Predicting patients’ likelihood of discharge from the hospital has proven to be a cost-saving measure for a major tertiary acute care hospital in South Australia. Lyell McEwin Hospital in Adelaide successfully implemented a machine learning algorithm called Adelaide Score in a recent trial, developed in collaboration with the University of Adelaide.
The AI model analyzes vital signs and laboratory test data to predict potential patient discharge within the next 12 and 24 hours, based on information collected from the past 48 hours through an EMR system. During a 28-day trial last year, the system was used to evaluate electronic records of inpatients across 18 surgical and medical teams, screening and ranking patients who were likely due for discharge.
The results of the trial were promising, with a 5% seven-day patient readmission rate, lower than the previous year’s 7.1%, and a median stay of 2.9 days, down from 3.1 days. This reduction in patient admissions saved the hospital approximately A$735,708, demonstrating the potential cost-saving benefits of utilizing AI in healthcare.

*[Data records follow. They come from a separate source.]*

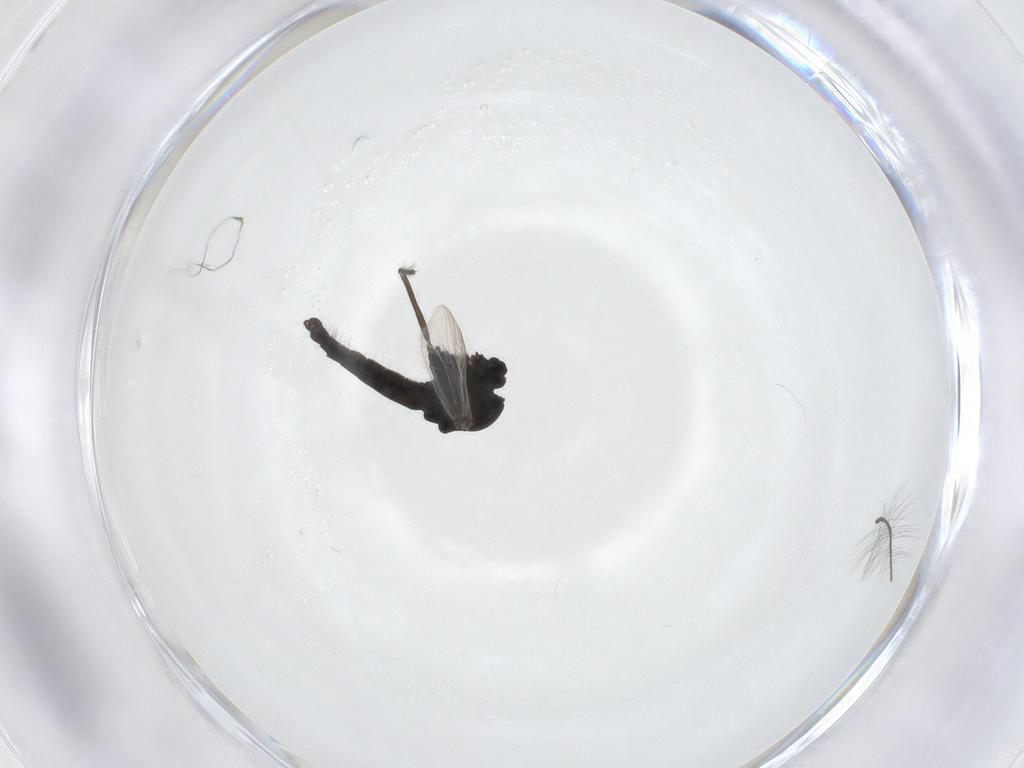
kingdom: Animalia
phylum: Arthropoda
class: Insecta
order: Diptera
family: Chironomidae
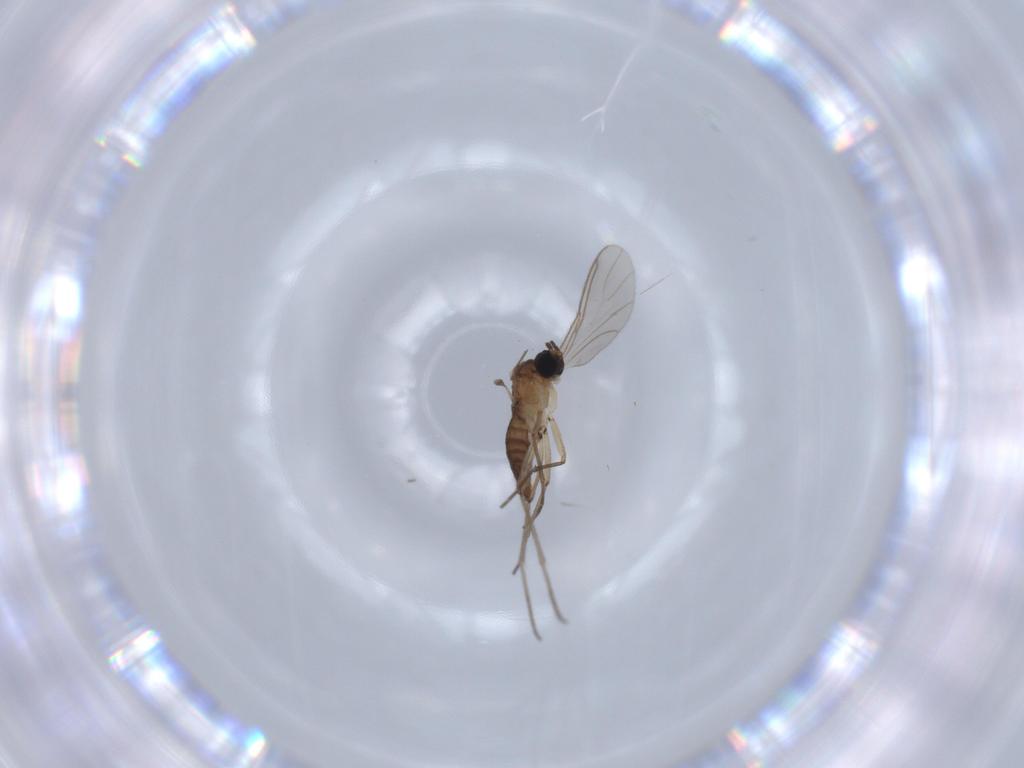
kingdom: Animalia
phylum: Arthropoda
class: Insecta
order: Diptera
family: Sciaridae
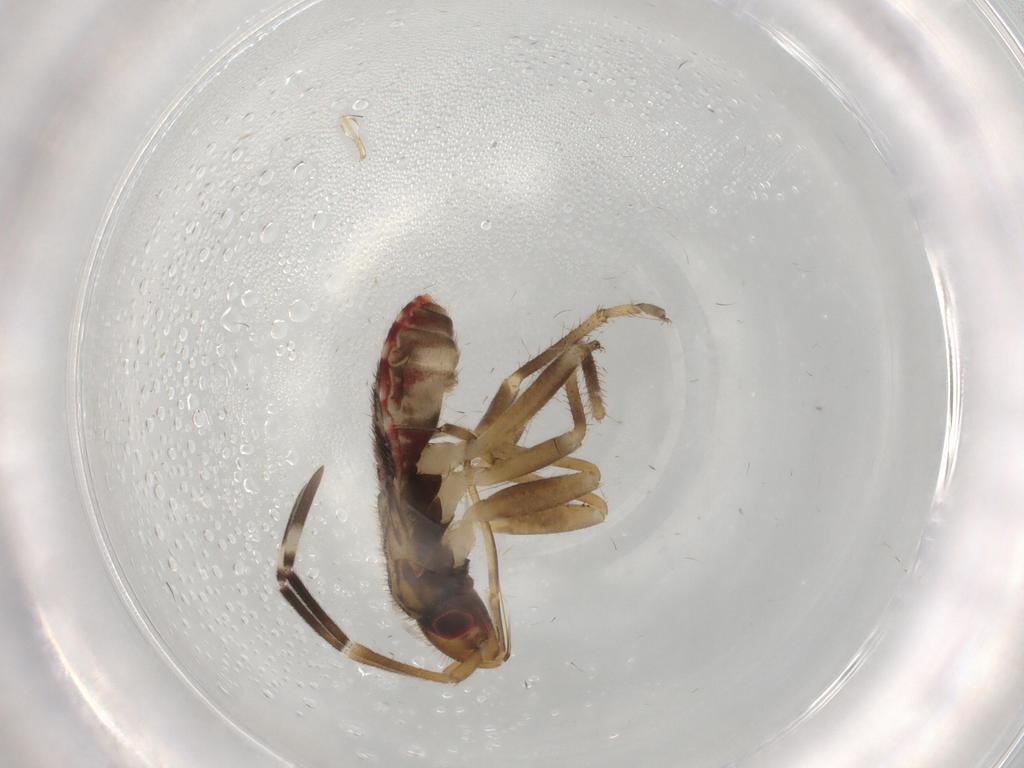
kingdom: Animalia
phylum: Arthropoda
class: Insecta
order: Hemiptera
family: Rhyparochromidae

Dr. Joshua Kovoor, the study’s first author, highlighted the importance of the Adelaide Score in addressing ambulance ramping issues in South Australia. By streamlining the discharge process and identifying patients ready for discharge, the AI model aims to alleviate congestion in emergency departments and reduce unnecessary hospital stays and readmissions, ultimately leading to cost savings.
The Adelaide Score’s success at Lyell McEwin Hospital has sparked interest in potential implementation across eastern states of Australia and collaborative opportunities abroad. Dr. Stephen Bacchi, the senior author of the study, mentioned ongoing discussions with key stakeholders regarding future expansion of the AI model.
In addition to AI integration, the South Australian government has also embraced telehealth and virtual care models to improve healthcare accessibility and address system congestion. Initiatives such as free telehealth services for adults, children, and seniors, as well as a 24/7 remote health monitoring service for remote and rural communities, have been trialed and implemented to enhance healthcare delivery in the region.
The successful application of AI and telehealth technologies in South Australia reflects a broader trend towards innovative healthcare solutions that prioritize efficiency, cost-effectiveness, and patient-centered care. As the healthcare landscape continues to evolve, leveraging cutting-edge technologies like AI and telehealth will be essential in optimizing healthcare delivery and improving patient outcomes.